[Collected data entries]
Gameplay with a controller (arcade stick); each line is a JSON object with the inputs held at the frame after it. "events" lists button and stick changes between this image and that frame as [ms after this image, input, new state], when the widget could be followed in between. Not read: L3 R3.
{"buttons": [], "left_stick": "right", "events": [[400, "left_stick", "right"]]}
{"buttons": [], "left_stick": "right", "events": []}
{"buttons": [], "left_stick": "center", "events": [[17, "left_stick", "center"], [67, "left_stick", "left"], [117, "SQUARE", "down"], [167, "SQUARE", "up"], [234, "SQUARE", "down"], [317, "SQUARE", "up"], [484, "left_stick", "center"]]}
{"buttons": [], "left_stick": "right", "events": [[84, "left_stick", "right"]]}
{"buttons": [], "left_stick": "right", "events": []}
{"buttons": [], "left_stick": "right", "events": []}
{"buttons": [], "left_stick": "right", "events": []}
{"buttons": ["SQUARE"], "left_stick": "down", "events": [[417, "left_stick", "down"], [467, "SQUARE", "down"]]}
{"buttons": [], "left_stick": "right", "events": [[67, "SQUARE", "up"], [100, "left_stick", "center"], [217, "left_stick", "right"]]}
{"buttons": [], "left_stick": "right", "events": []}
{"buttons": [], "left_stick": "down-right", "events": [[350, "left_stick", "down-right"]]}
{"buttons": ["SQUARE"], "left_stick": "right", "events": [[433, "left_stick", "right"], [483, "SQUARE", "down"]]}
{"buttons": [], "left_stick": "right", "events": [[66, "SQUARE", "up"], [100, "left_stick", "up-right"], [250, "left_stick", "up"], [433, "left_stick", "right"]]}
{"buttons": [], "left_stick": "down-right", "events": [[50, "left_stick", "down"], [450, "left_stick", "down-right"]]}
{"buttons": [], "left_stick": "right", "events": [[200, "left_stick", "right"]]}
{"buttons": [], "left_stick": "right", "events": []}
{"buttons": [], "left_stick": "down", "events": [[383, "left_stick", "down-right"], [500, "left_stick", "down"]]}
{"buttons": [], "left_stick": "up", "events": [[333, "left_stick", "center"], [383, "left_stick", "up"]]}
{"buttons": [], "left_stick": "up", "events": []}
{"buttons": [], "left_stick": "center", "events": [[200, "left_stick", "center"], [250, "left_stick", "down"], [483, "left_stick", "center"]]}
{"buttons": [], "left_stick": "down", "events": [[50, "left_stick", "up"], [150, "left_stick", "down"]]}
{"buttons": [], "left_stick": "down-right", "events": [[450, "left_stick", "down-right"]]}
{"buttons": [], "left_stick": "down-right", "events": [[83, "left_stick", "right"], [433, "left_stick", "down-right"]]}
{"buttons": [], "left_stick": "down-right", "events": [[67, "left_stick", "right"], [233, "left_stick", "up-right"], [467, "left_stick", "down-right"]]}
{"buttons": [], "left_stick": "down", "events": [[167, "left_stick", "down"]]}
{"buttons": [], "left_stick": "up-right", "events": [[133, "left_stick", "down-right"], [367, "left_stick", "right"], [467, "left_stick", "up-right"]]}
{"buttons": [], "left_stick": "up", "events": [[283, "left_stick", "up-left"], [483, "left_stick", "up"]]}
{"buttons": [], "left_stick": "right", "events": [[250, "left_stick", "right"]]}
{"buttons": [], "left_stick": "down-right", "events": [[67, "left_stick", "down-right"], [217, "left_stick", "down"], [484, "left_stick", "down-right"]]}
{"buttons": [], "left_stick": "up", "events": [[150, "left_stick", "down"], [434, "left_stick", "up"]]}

▶ Work to be completed: Reproduce each entry exactly, leaving out nothing.

▶ Answer for this exercise:
Gameplay with a controller (arcade stick); each line is a JSON object with the inputs held at the frame after it. "events" lists button and stick changes between this image and that frame as [ms after this image, input, new state], when the widget could be followed in between. Not read: L3 R3.
{"buttons": [], "left_stick": "right", "events": [[400, "left_stick", "right"]]}
{"buttons": [], "left_stick": "right", "events": []}
{"buttons": [], "left_stick": "center", "events": [[17, "left_stick", "center"], [67, "left_stick", "left"], [117, "SQUARE", "down"], [167, "SQUARE", "up"], [234, "SQUARE", "down"], [317, "SQUARE", "up"], [484, "left_stick", "center"]]}
{"buttons": [], "left_stick": "right", "events": [[84, "left_stick", "right"]]}
{"buttons": [], "left_stick": "right", "events": []}
{"buttons": [], "left_stick": "right", "events": []}
{"buttons": [], "left_stick": "right", "events": []}
{"buttons": ["SQUARE"], "left_stick": "down", "events": [[417, "left_stick", "down"], [467, "SQUARE", "down"]]}
{"buttons": [], "left_stick": "right", "events": [[67, "SQUARE", "up"], [100, "left_stick", "center"], [217, "left_stick", "right"]]}
{"buttons": [], "left_stick": "right", "events": []}
{"buttons": [], "left_stick": "down-right", "events": [[350, "left_stick", "down-right"]]}
{"buttons": ["SQUARE"], "left_stick": "right", "events": [[433, "left_stick", "right"], [483, "SQUARE", "down"]]}
{"buttons": [], "left_stick": "right", "events": [[66, "SQUARE", "up"], [100, "left_stick", "up-right"], [250, "left_stick", "up"], [433, "left_stick", "right"]]}
{"buttons": [], "left_stick": "down-right", "events": [[50, "left_stick", "down"], [450, "left_stick", "down-right"]]}
{"buttons": [], "left_stick": "right", "events": [[200, "left_stick", "right"]]}
{"buttons": [], "left_stick": "right", "events": []}
{"buttons": [], "left_stick": "down", "events": [[383, "left_stick", "down-right"], [500, "left_stick", "down"]]}
{"buttons": [], "left_stick": "up", "events": [[333, "left_stick", "center"], [383, "left_stick", "up"]]}
{"buttons": [], "left_stick": "up", "events": []}
{"buttons": [], "left_stick": "center", "events": [[200, "left_stick", "center"], [250, "left_stick", "down"], [483, "left_stick", "center"]]}
{"buttons": [], "left_stick": "down", "events": [[50, "left_stick", "up"], [150, "left_stick", "down"]]}
{"buttons": [], "left_stick": "down-right", "events": [[450, "left_stick", "down-right"]]}
{"buttons": [], "left_stick": "down-right", "events": [[83, "left_stick", "right"], [433, "left_stick", "down-right"]]}
{"buttons": [], "left_stick": "down-right", "events": [[67, "left_stick", "right"], [233, "left_stick", "up-right"], [467, "left_stick", "down-right"]]}
{"buttons": [], "left_stick": "down", "events": [[167, "left_stick", "down"]]}
{"buttons": [], "left_stick": "up-right", "events": [[133, "left_stick", "down-right"], [367, "left_stick", "right"], [467, "left_stick", "up-right"]]}
{"buttons": [], "left_stick": "up", "events": [[283, "left_stick", "up-left"], [483, "left_stick", "up"]]}
{"buttons": [], "left_stick": "right", "events": [[250, "left_stick", "right"]]}
{"buttons": [], "left_stick": "down-right", "events": [[67, "left_stick", "down-right"], [217, "left_stick", "down"], [484, "left_stick", "down-right"]]}
{"buttons": [], "left_stick": "up", "events": [[150, "left_stick", "down"], [434, "left_stick", "up"]]}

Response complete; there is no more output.